First I would like to point out that the originator of the post/rant has made two very common mistakes in the critiquing process that most critics make but that every critic should have better sense than to make in the first place. In critiquing, the rules are simple, and I have pointed these out on many a post in regards to the matter.  The rules that have been broken that the poster in the rant I am referring to are as follows:

1.  Attempting to pick apart the symbolism in a storyline that you did not write. 

Here is how this works.  Unless the author specifically details every single aspect of the symbolism in a novel/storyline, he who did not write the novel is only guessing. Don’t guess. You can debate and discuss amongst yourselves all you want, but to openly try to tell others what the symbolism actually is in the story is not only incredibly presumptuous, but shows your lack of experience as a writer if you are one, and your lack of intelligence as a critic if you are just an avid reader. By doing this you have also simultaneously broken another very important rule when it comes to critiquing a story:

2.  Do not presume to know what the author is thinking or where the author is going with a storyline. 

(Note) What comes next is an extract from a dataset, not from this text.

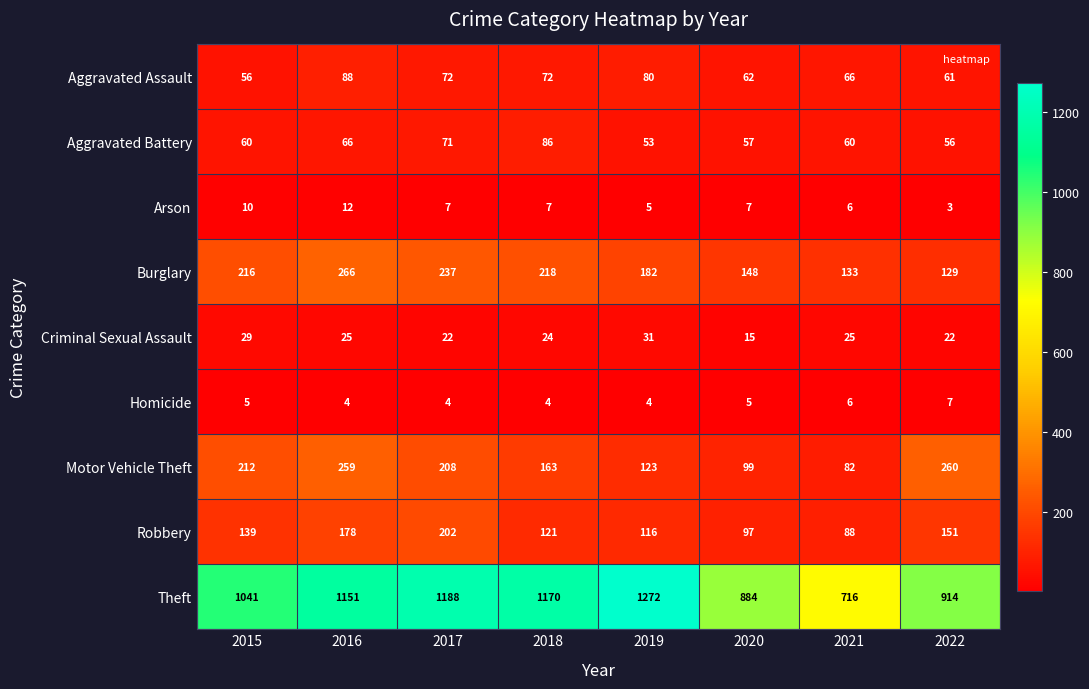

The Criminal Sexual Assault series shows 41 at 2018. True or false?

False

Again, unless an author sits down and spells out every single last detail, no one will ever know every single last secret to the symbolism in a storyline. Chances are there is even symbolism in the work that the author was not even trying to make and are just happy coincidences. Many times over there is symbolism and references that readers will –think- the author was trying to make when he/she had no intentions of making such symbolism in the storyline in the first place.  To be brutally honest, you are not the author, so stop acting like you know what he/she was getting at, what the symbolism is all about, and what the author was or was not trying to accomplish.    

Critics and readers are notorious for trying to figure out what an author was getting at, trying to accomplish, and trying to unravel all the intricate symbolism of a story. Writers naturally want to do this because we have very curious minds and want to try to spread everything out into a neat little line. Again, debating such things are fine; I often enjoy myself a good debate with other authors on what was being conveyed in novels that I have read. It’s a good intellectual exercise to see what others think about certain storylines, to see how writers can read the same novel and find so many different aspects in the symbolism.  Where writers should tread lightly, however, is when they get so full of themselves that they think they actually know what the author was thinking. 

It is when we stop looking at storylines as authors and begin to try to analyze every single detail that we forget what it means to be a writer, to create the storylines and weave the intricate web that will have others trying to figure out what we were thinking at the time and what we are trying to convey with specific scenes and characters. In the end, writers should either be critics or writers, but never both.  Because it is when we stop writing as storytellers and begin writing as critics and editors that we lose not only our creativity, but the respect we have gained as a purveyor of creative literature.